The 10 space travelers cheered as they put the final items in Raffaello, the Italian-made cargo canister that's the size of a bus.
More than 5,600 pounds of old space station equipment, packing foam and other trash will return to Earth this week inside Raffaello. Everything is neatly packed and stacked, even if it is junk.
"We're full," reported astronaut Sandra Magnus. "Everybody pitched in."
The compartment will be moved from the International Space Station back onto space shuttle Atlantis early Monday. It carried up to 9,400 pounds of food, clothes and other household goods — a year's worth of supplies.
Atlantis will undock from the space station Tuesday, after a visit of more than a week, and aim for a Thursday landing back in Florida to end 30 years of shuttle flight.
Mission Control gave the four shuttle astronauts some time off Sunday to relax before heading home, but they spent it packing.
Now that most of the work is behind, the realization that this is the last shuttle flight is starting to sink in, said flight director Chris Edelen. He said he had a dream the night before in which he was in Mission Control gazing, via TV, at the "beautiful" wings of Atlantis, docked at the space station.
"In my dream, when I woke up, I realized, 'Hey, I really do need to savor these moments,' " he told reporters, "because this likely will be the last time we ever see a big, winged vehicle like that docked to the space station."
In a departure from last week's string of celebrity greetings, Sunday's special message to the crew aboard Atlantis came from workers at NASA's Stennis Space Center near New Orleans. That's where the shuttle main engines were tested over the decades.
"It's time to fire up your engines — laissez les bons temps rouler!" the Stennis crowd shouted, using the Cajun expression for "Let the good times roll."

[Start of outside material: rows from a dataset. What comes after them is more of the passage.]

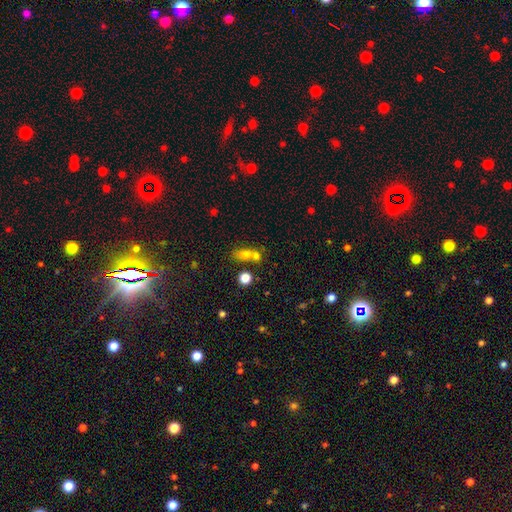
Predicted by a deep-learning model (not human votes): smooth-or-featured: smooth: 70% | star or artifact: 17% | featured or disk: 13%
  how-rounded: in between: 52% | round: 42% | cigar-shaped: 6%
  merging: merger: 49% | none: 36% | minor disturbance: 9% | major disturbance: 6%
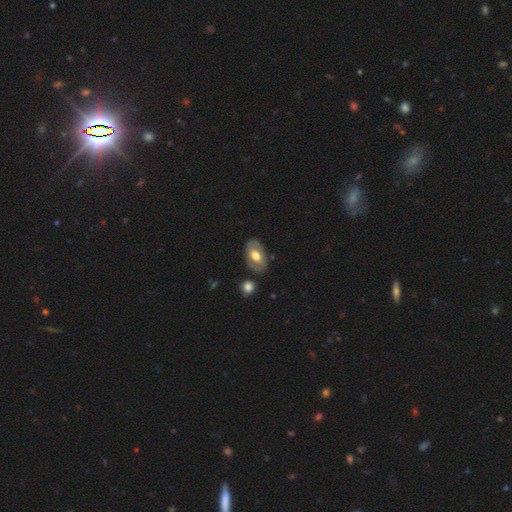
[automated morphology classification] smooth_or_featured: featured or disk (p=0.48) [alt: smooth p=0.47]
merging: none (p=0.76) [alt: minor disturbance p=0.15]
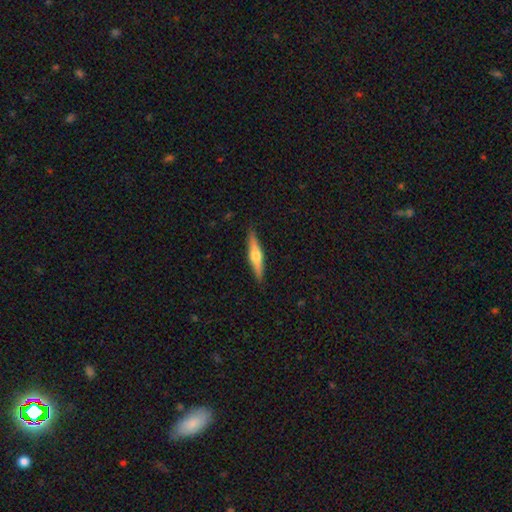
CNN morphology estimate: Q: Smooth or featured?
A: featured or disk (57%); runner-up: smooth (38%)
Q: Edge-on disk?
A: yes (96%); runner-up: no (4%)
Q: Edge-on bulge?
A: rounded (92%); runner-up: none (4%)
Q: Merging?
A: none (89%); runner-up: minor disturbance (8%)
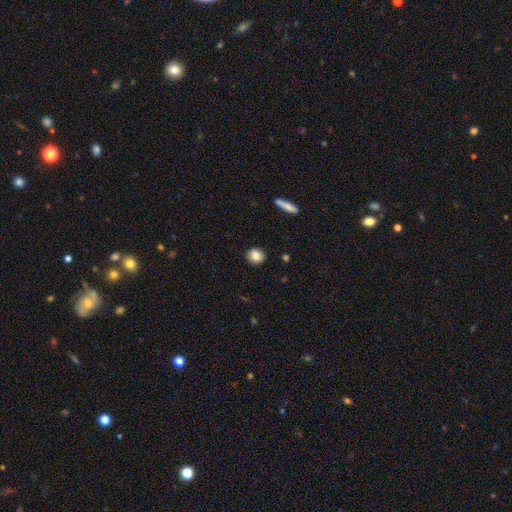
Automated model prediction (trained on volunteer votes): Overall: smooth (87%). How rounded: round (78%). Merging: none (88%).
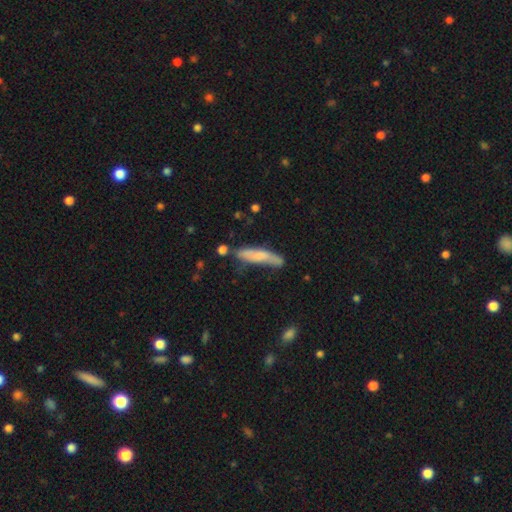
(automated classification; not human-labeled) The model was most divided on "merging": none: 57%, minor disturbance: 28%, major disturbance: 8%, merger: 7%. More confident: how rounded — cigar-shaped (83%); smooth or featured — smooth (67%).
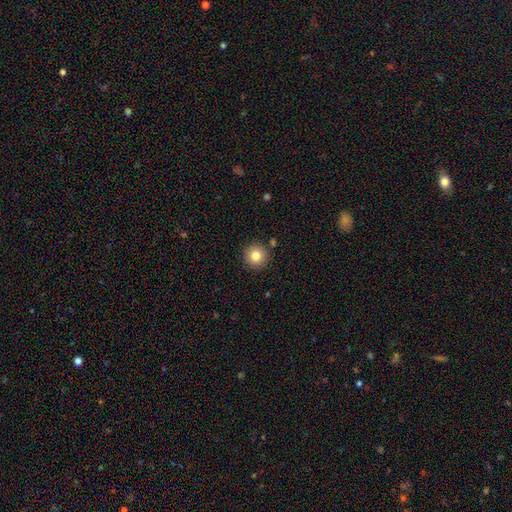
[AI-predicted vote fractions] Smooth or featured?
  - smooth: 82% *
  - star or artifact: 10%
  - featured or disk: 7%
How rounded?
  - round: 95% *
  - in between: 4%
  - cigar-shaped: 1%
Merging?
  - none: 90% *
  - minor disturbance: 6%
  - merger: 2%
  - major disturbance: 2%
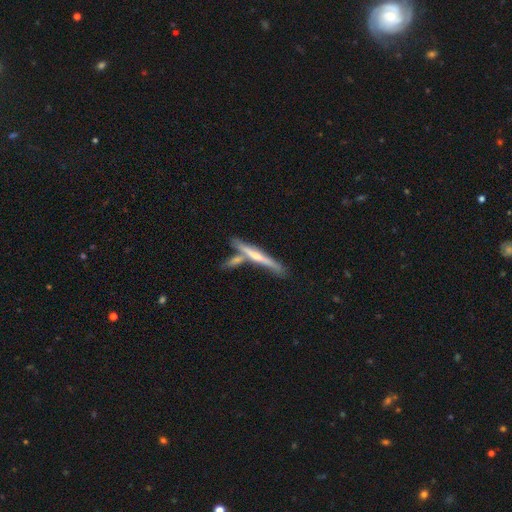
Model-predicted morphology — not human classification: featured or disk 63%, smooth 31%, star or artifact 6%. Down the decision tree: edge-on disk — yes (95%); edge-on bulge — rounded (64%); merging — none (62%).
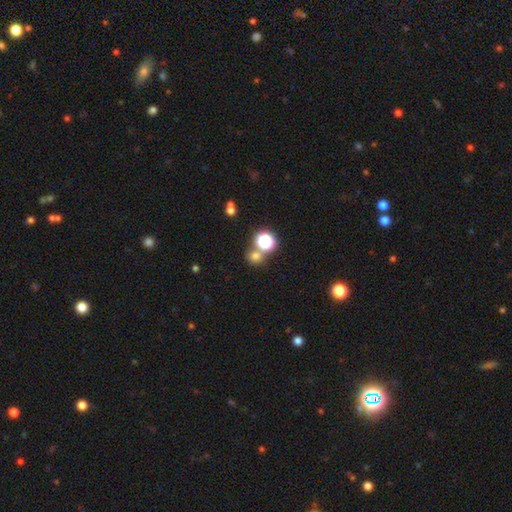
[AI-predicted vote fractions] smooth_or_featured: smooth (p=0.67) [alt: star or artifact p=0.26]
how_rounded: round (p=0.81) [alt: in between p=0.18]
merging: none (p=0.63) [alt: merger p=0.25]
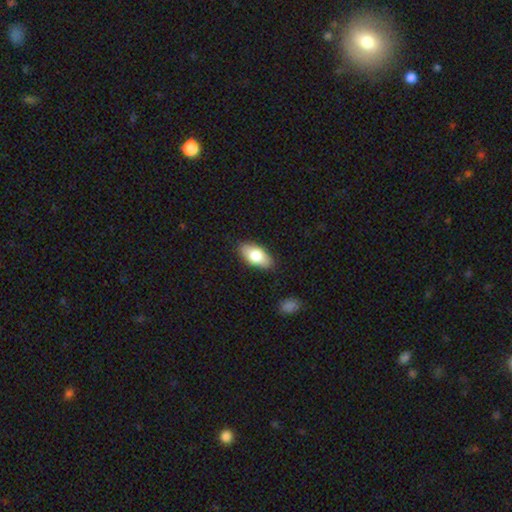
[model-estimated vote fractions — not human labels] This appears to be a smooth galaxy with no disk features (77%) that is in between round and cigar-shaped (90%). Merging: none (85%).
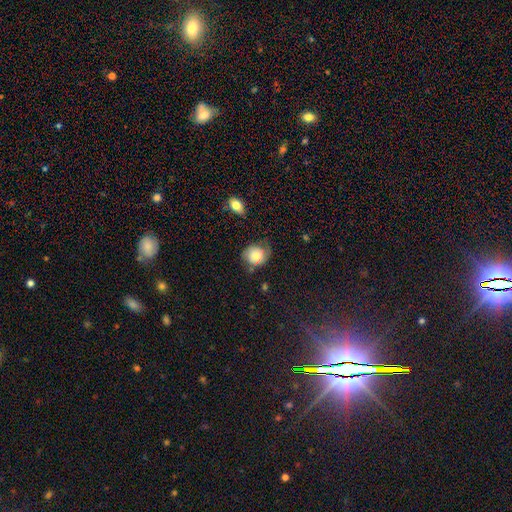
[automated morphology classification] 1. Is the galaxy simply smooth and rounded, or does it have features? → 60% smooth, 30% featured or disk, 10% star or artifact.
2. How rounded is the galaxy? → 75% round, 24% in between, 1% cigar-shaped.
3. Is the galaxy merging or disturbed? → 54% none, 30% minor disturbance, 13% major disturbance, 3% merger.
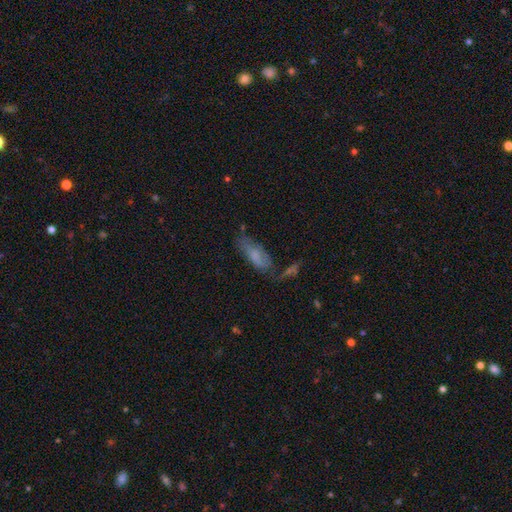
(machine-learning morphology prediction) type=smooth (64%); roundness=in between (69%); merging=none (48%).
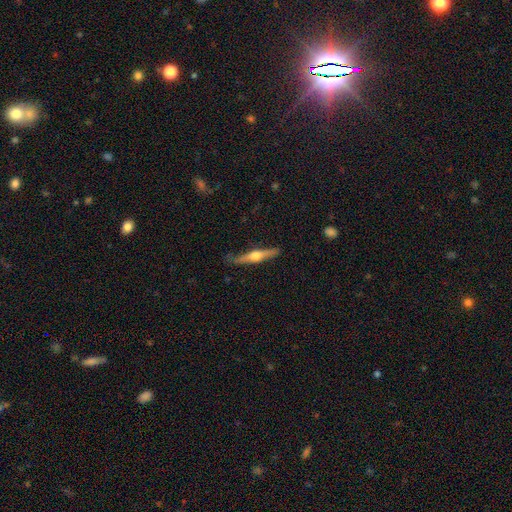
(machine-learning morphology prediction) A featured or disk galaxy (69%) viewed edge-on (97%) with a rounded central bulge (94%). Merging: none (83%).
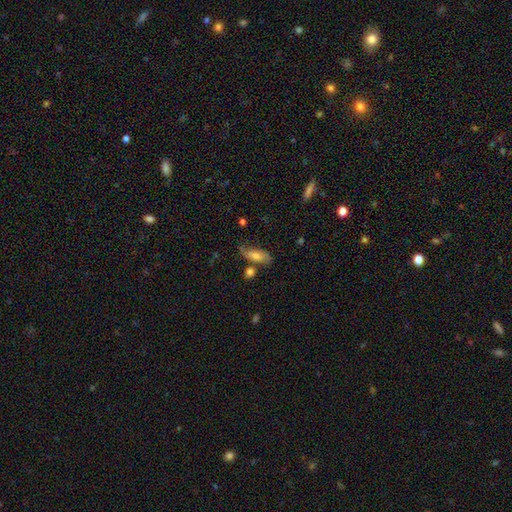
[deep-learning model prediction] Smooth or featured?
  - smooth: 46% *
  - featured or disk: 44%
  - star or artifact: 10%
Merging?
  - none: 58% *
  - minor disturbance: 23%
  - major disturbance: 10%
  - merger: 9%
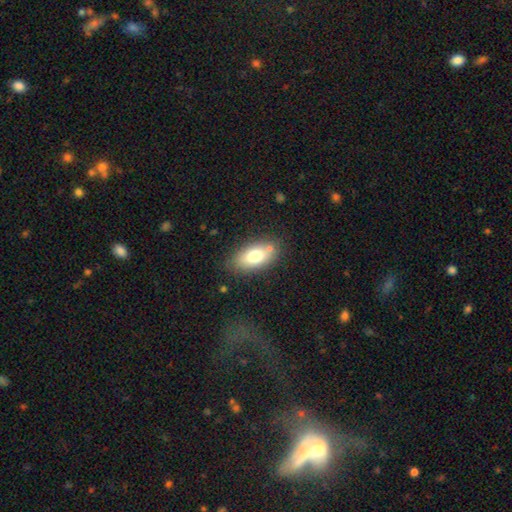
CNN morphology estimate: Smooth or featured?
  - smooth: 73% *
  - featured or disk: 20%
  - star or artifact: 8%
How rounded?
  - in between: 88% *
  - cigar-shaped: 7%
  - round: 5%
Merging?
  - none: 75% *
  - minor disturbance: 15%
  - merger: 6%
  - major disturbance: 5%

The wake-up music was Kool and the Gang's 1980 hit "Celebration," chosen by the shuttle crew before the flight.
Magnus said the crew picked the song "to dedicate to the whole shuttle work force in celebration of everything that you've accomplished over the years."
NASA is retiring its three space shuttles, sending them to museums, so it can work on sending astronauts beyond low-Earth orbit. The goals set forth by the Obama administration: an asteroid by 2025 and Mars by the mid-2030s.